Problem details: Where the entries below show "Figure 4. Data", begin there and print that line and all following lines exactly, through the last, omitting pictures.

[[ Provided records, beginning ]]

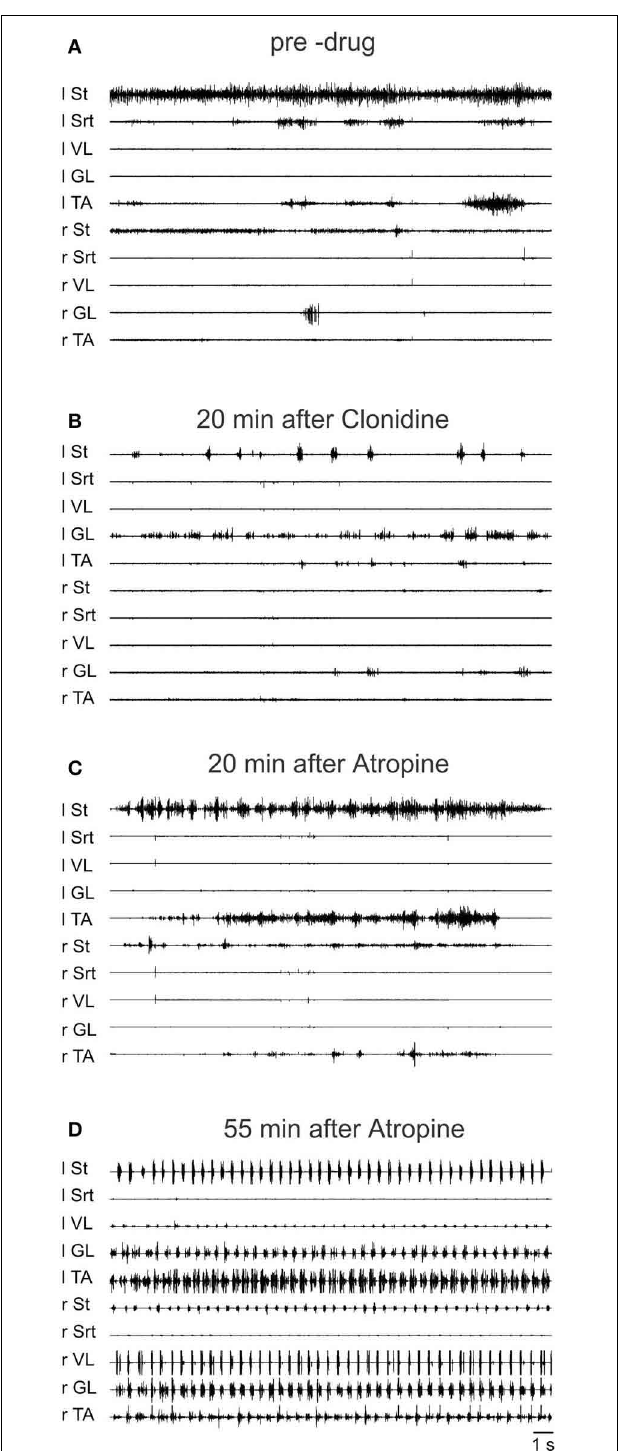
FIGURE 13 | Sub-thresholdclonidineisfacilitatedbyatropineinanacute spinal cat. (A) Pre-drug records of EMG signals from hindlimbs muscles; (B) 20min after administration of a small volume of clonidine i.v. (20 μ g/kg); (C) 20min after bath atropine (1.5ml of a solution containing 1mg/ml of atropine) over L3-L4 and 40min post clonidine; (D) 55min after atropine application, a vigorous pattern of locomotion is represented by the EMG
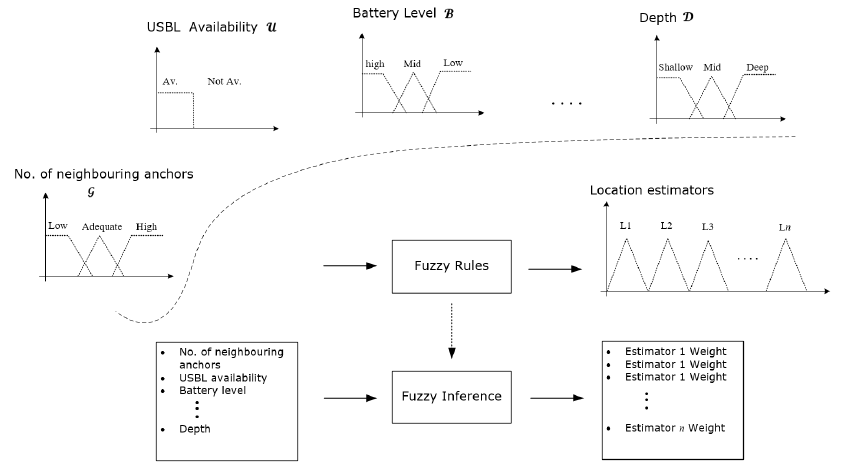
Figure 6. Fuzzy-based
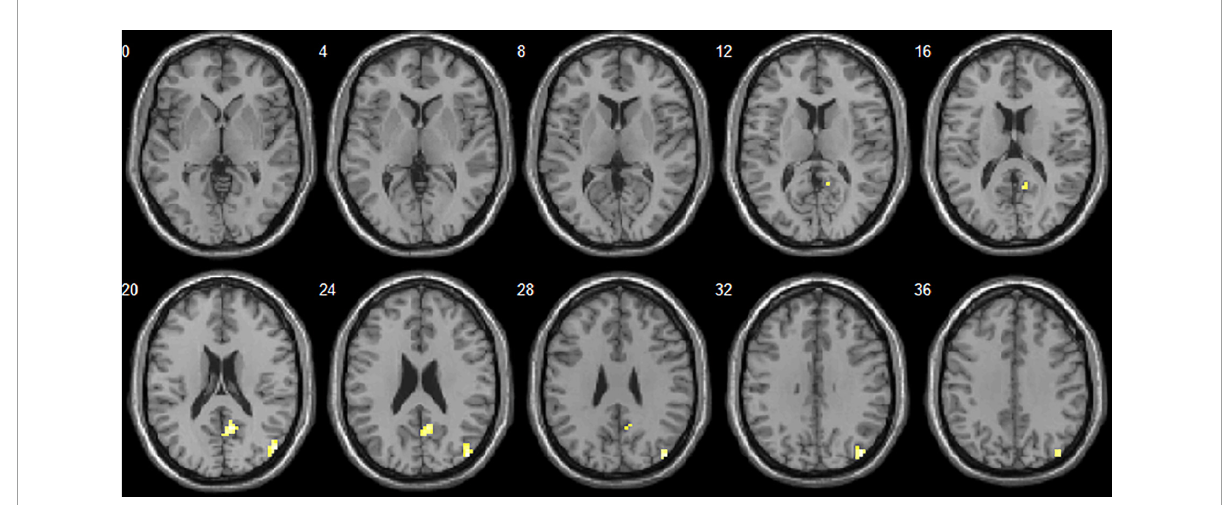
FIGURE2 Brain areas with significant dALFF differences between autism spectrum disorder (ASD) and language development delay (LDD) groups. Regions in red-yellow are brain areas where dALFF was significantly decreased in ASD compared to LDD. The results were multiple compared at the voxel-level ( P < 0.05, FDR corrected). The left side of the image corresponds to the left hemisphere of the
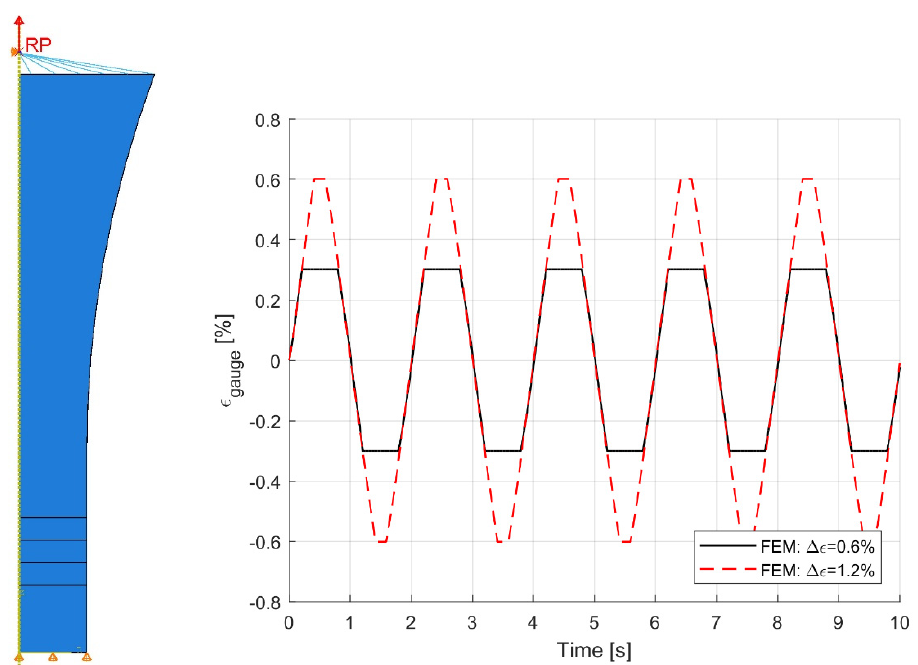
Figure 5. Load and boundary conditions.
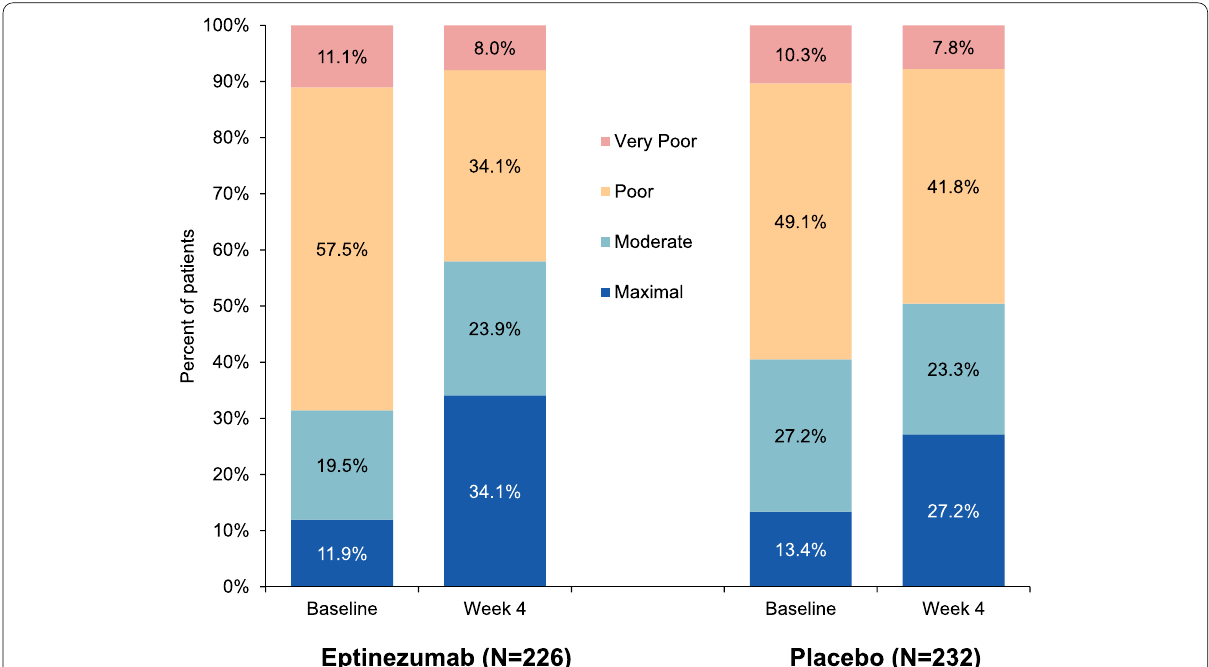
Fig. 1 Distribution of acute medication optimization (mTOQ-4) at baseline and week 4. The mTOQ-4 was derived from the mTOQ-6 by selecting the items that best assessed efficacy: “2-h pain free,” “24-h relief,” “able to plan,” and “in control.” Each item is rated never (1), rarely (2), less than half the time (3), or half the time or more (4). Patients were grouped by baseline mTOQ-4 total scores into the following optimization categories: very poor (0), poor (1–5), moderate (6–7), and maximal (8). mTOQ-4/mTOQ-6, 4-item/6-item Migraine Treatment Optimization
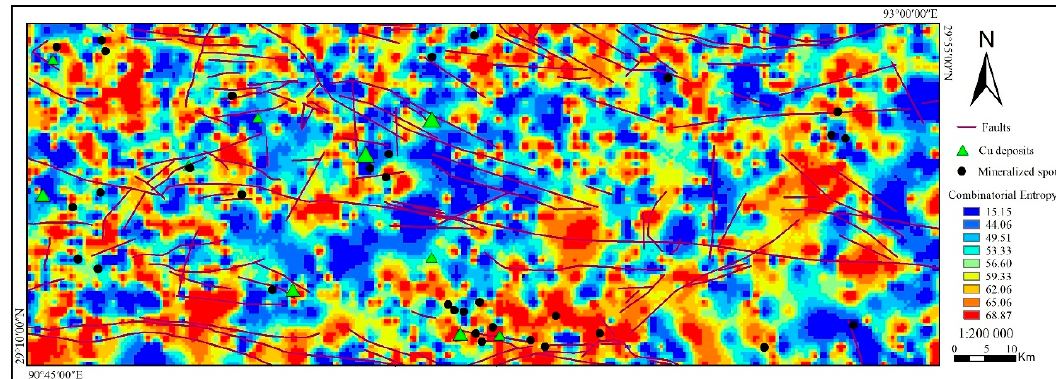
Figure 3. The stratigraphic combination entropy map.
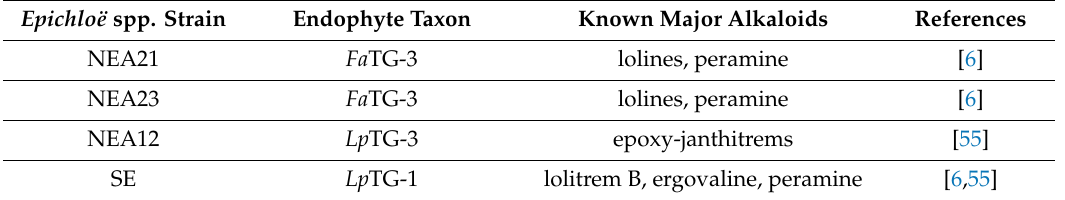
Table 4. Epichloë spp. strains isolated from perennial ryegrass ( Lolium perenne ). Epichloë spp.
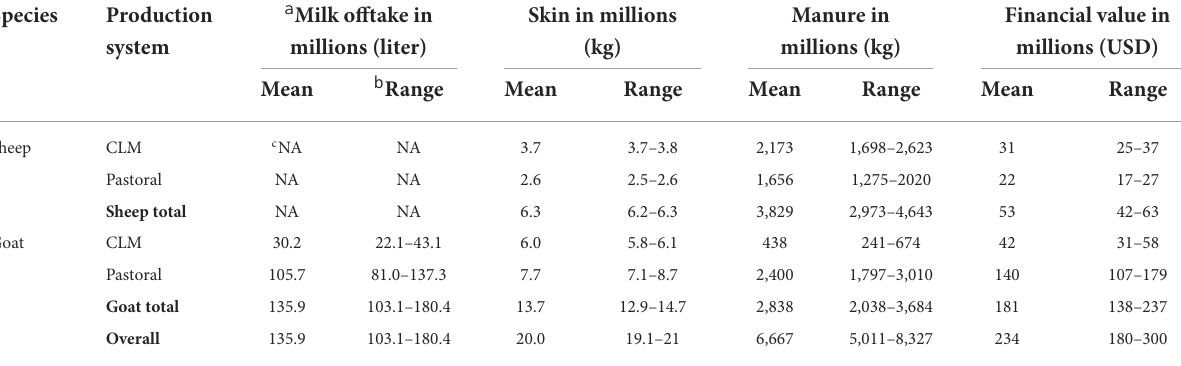
TABLE 5 The annual monetary value of secondary production outputs from small ruminants for year 2021.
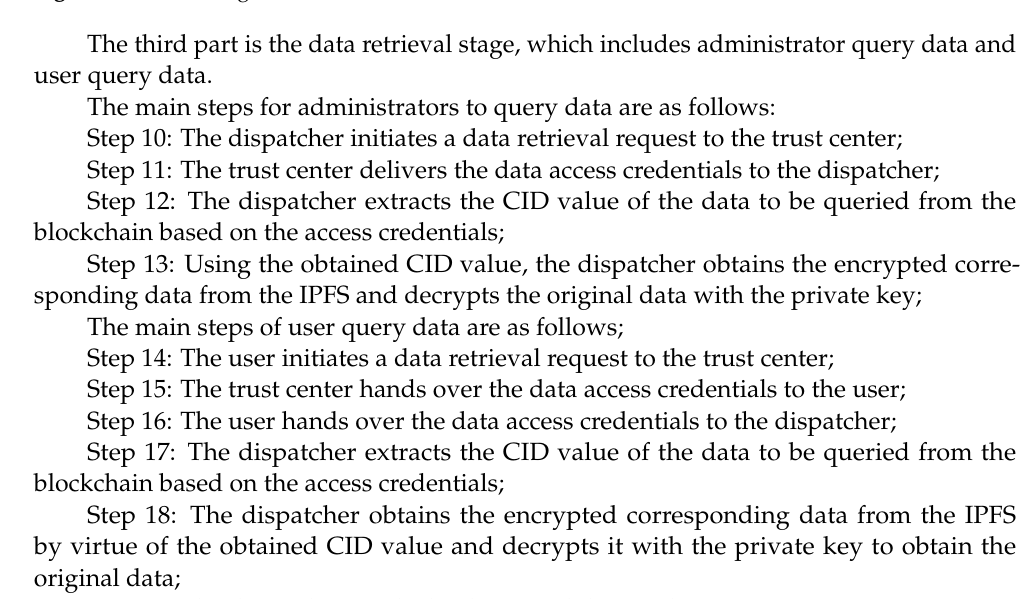
Figure 4. Data management model architecture based on the blockchain.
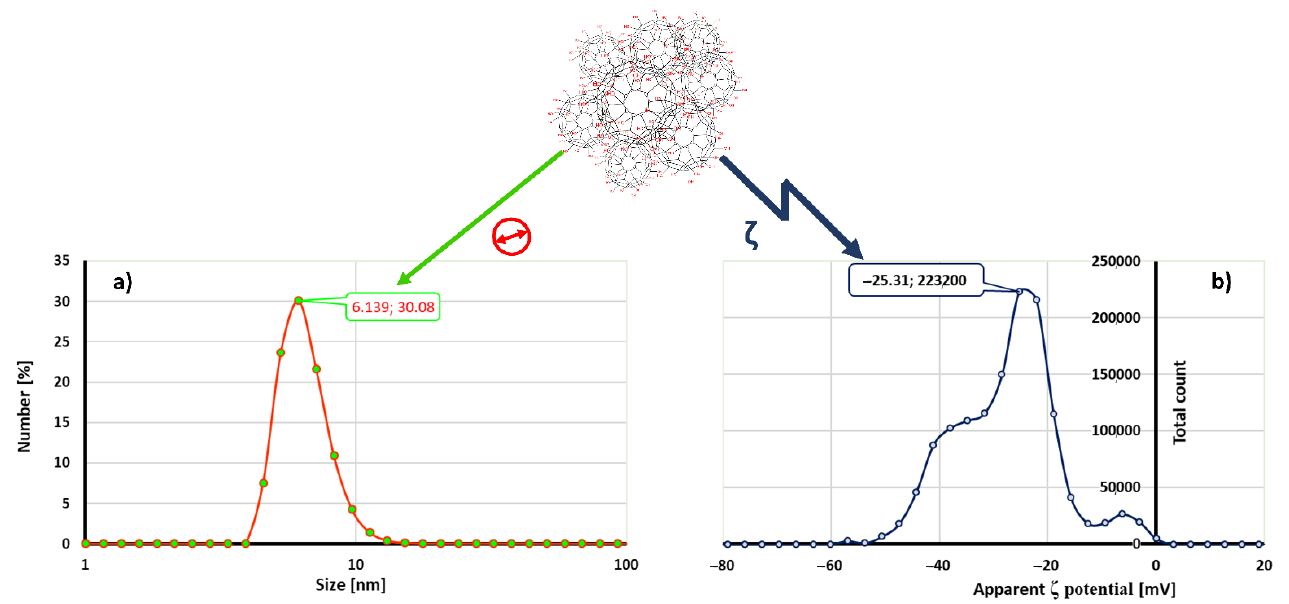
Figure 1. Fullerol C 60 (OH) 24 aqueous nanoparticles solution (c = 10 mg mL − 1 ) size distribution by number ( a ) and apparent zeta potential (ζ) ( b ). Data represent one selected result out of three measurements with similar obtained values of mean hydrodynamic radius ( a ) and surface charge ( b ).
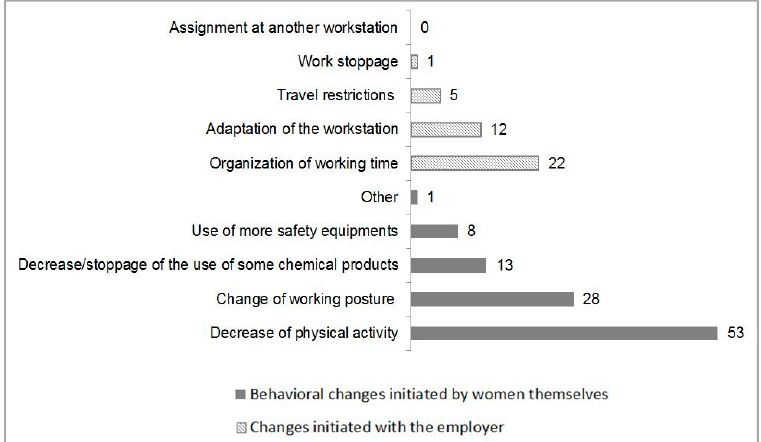
Figure 2. Behavioral changes initiated by women themselves or by their employers ( n = 90).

[[ Provided records, end ]]

Reply to the task:
Figure 4. Data management model architecture based on the blockchain.
Figure 1. Fullerol C 60 (OH) 24 aqueous nanoparticles solution (c = 10 mg mL − 1 ) size distribution by number ( a ) and apparent zeta potential (ζ) ( b ). Data represent one selected result out of three measurements with similar obtained values of mean hydrodynamic radius ( a ) and surface charge ( b ).
Figure 2. Behavioral changes initiated by women themselves or by their employers ( n = 90).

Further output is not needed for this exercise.